# What to produce
Repeat the following lines exactly, leaving out the pictures.

(Recorded data)
-- START --

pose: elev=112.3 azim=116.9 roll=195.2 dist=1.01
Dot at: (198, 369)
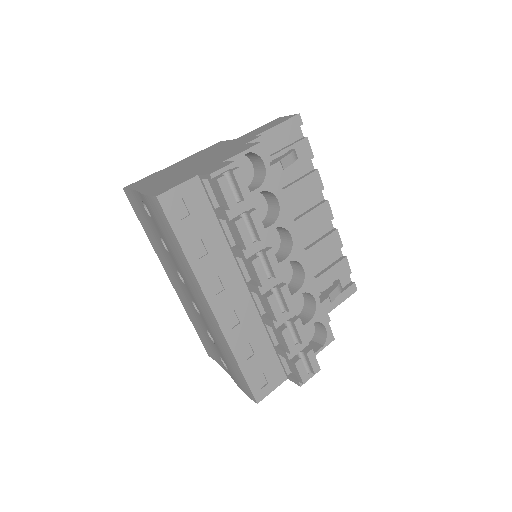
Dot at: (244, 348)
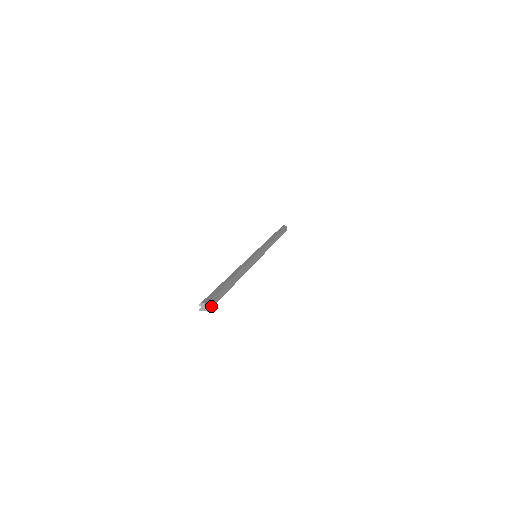
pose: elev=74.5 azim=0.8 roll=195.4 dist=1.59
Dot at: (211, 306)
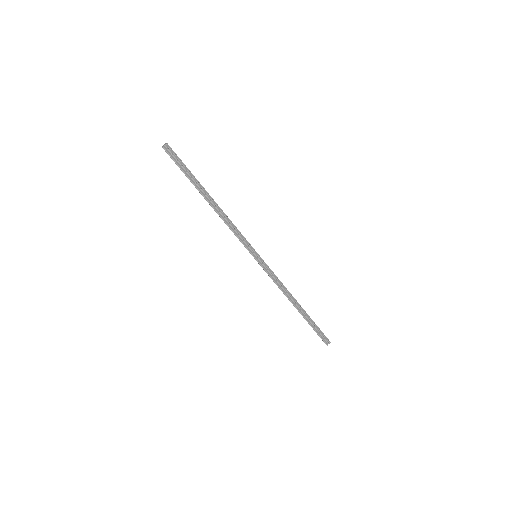
Dot at: (168, 152)
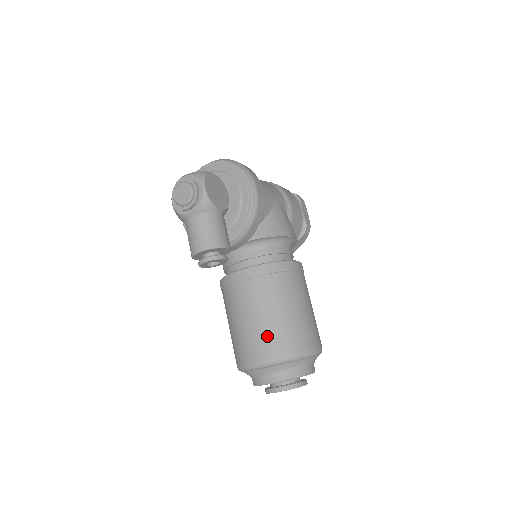
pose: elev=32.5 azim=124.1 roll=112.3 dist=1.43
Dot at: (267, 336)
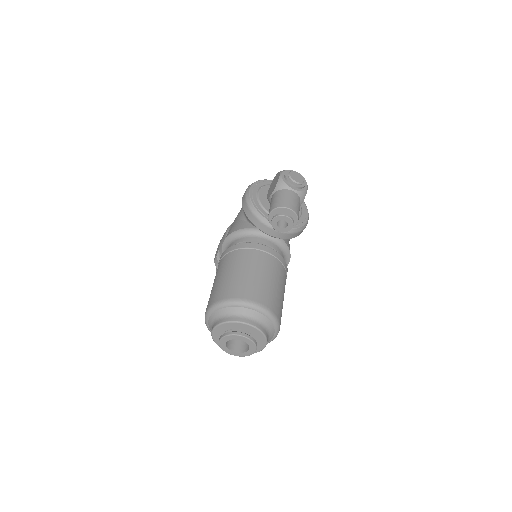
Dot at: (272, 294)
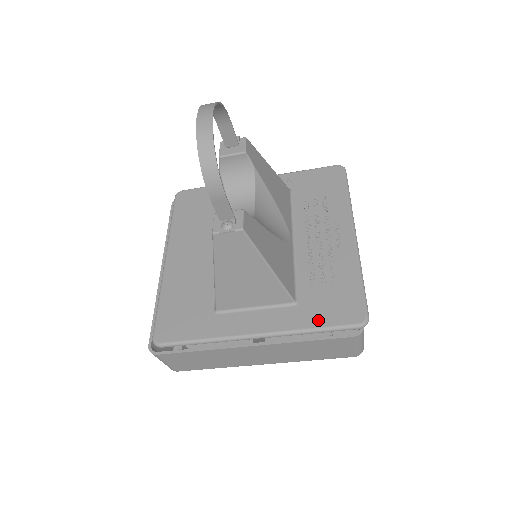
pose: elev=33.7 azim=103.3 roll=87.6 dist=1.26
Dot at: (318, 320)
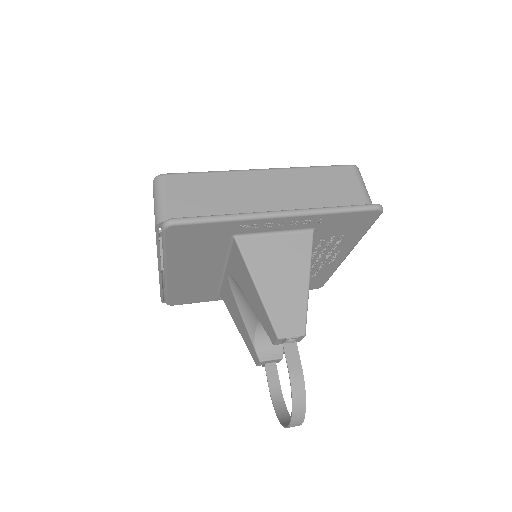
Dot at: occluded
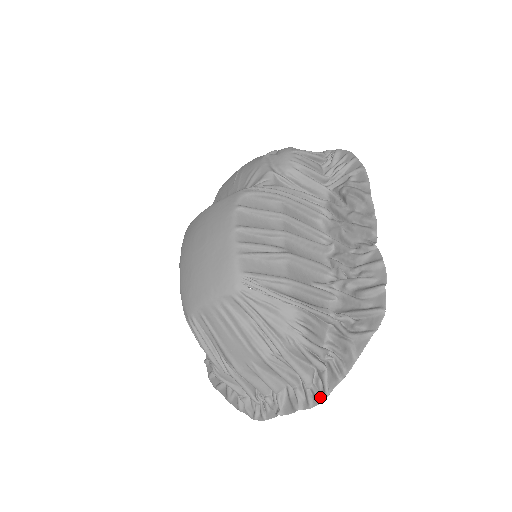
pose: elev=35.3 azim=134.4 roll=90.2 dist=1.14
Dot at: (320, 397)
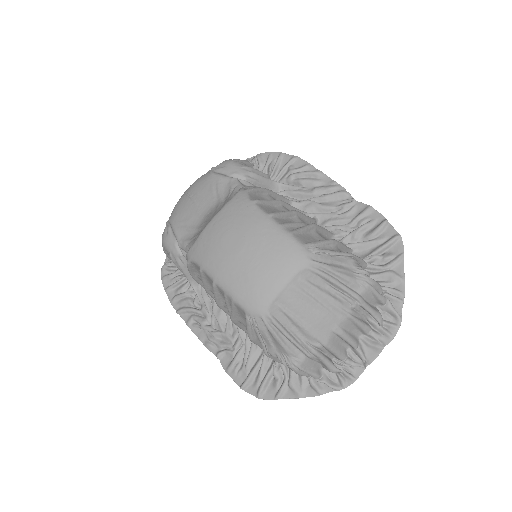
Dot at: (396, 325)
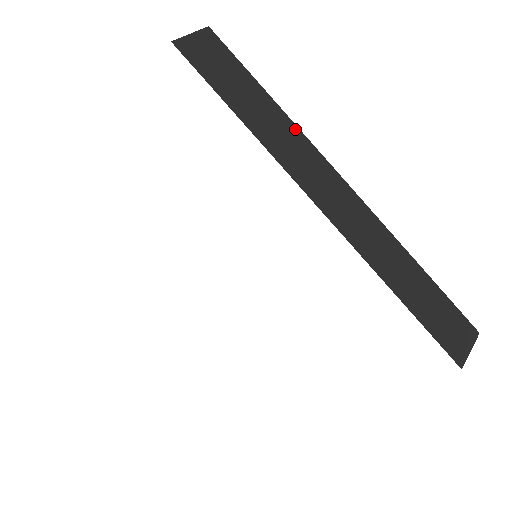
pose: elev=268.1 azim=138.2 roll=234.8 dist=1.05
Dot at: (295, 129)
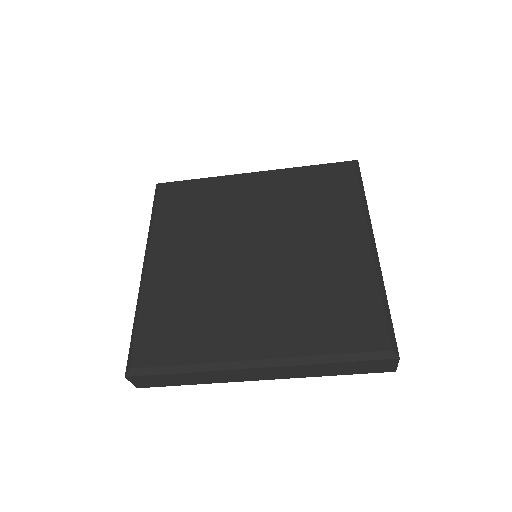
Dot at: (210, 372)
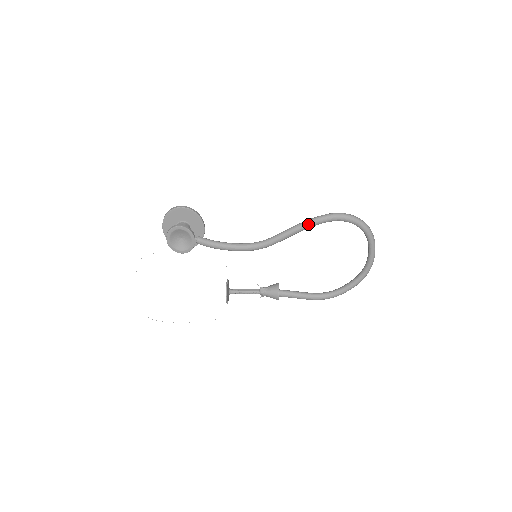
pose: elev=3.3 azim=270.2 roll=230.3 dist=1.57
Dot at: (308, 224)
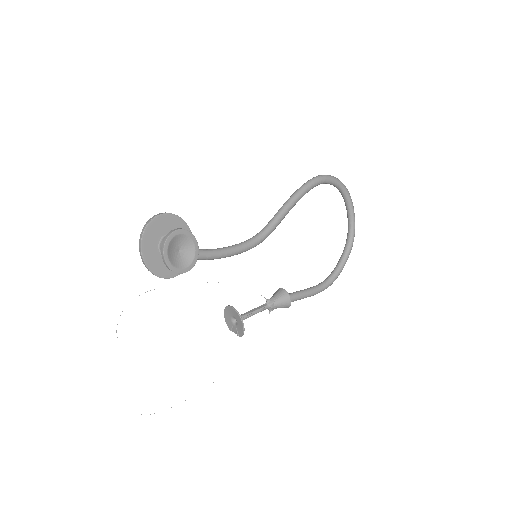
Dot at: (299, 194)
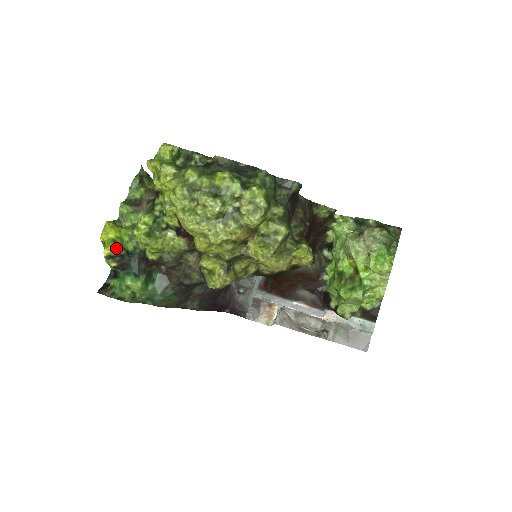
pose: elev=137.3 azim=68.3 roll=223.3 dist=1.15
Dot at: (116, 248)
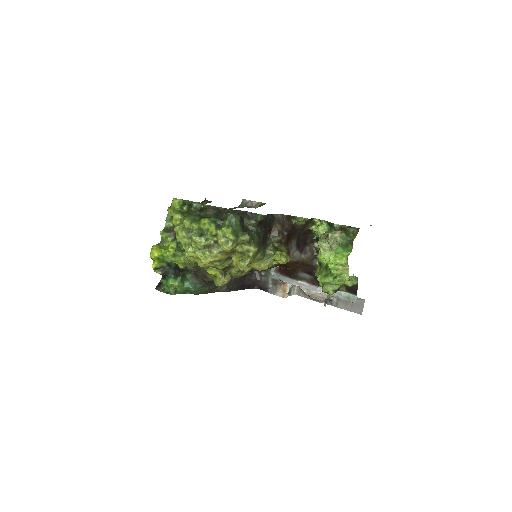
Dot at: (159, 263)
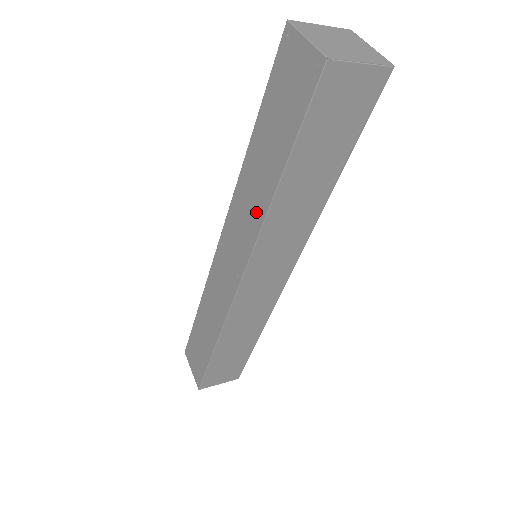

-- END --

# Task response
pose: elev=112.3 azim=116.9 roll=195.2 dist=1.01
Dot at: (198, 369)
Dot at: (244, 348)
pose: elev=74.5 azim=0.8 roll=195.4 dist=1.59
Dot at: (211, 306)
Dot at: (168, 152)
pose: elev=32.5 azim=124.1 roll=112.3 dist=1.43
Dot at: (267, 336)
Dot at: (272, 294)
pose: elev=33.7 azim=103.3 roll=87.6 dist=1.26
Dot at: (318, 320)
Dot at: occluded
pose: elev=35.3 azim=134.4 roll=90.2 dist=1.14
Dot at: (320, 397)
Dot at: (396, 325)
pose: elev=268.1 azim=138.2 roll=234.8 dist=1.05
Dot at: (295, 129)
Dot at: (210, 372)
pose: elev=3.3 azim=270.2 roll=230.3 dist=1.57
Dot at: (308, 224)
Dot at: (299, 194)
pose: elev=137.3 azim=68.3 roll=223.3 dist=1.15
Dot at: (116, 248)
Dot at: (159, 263)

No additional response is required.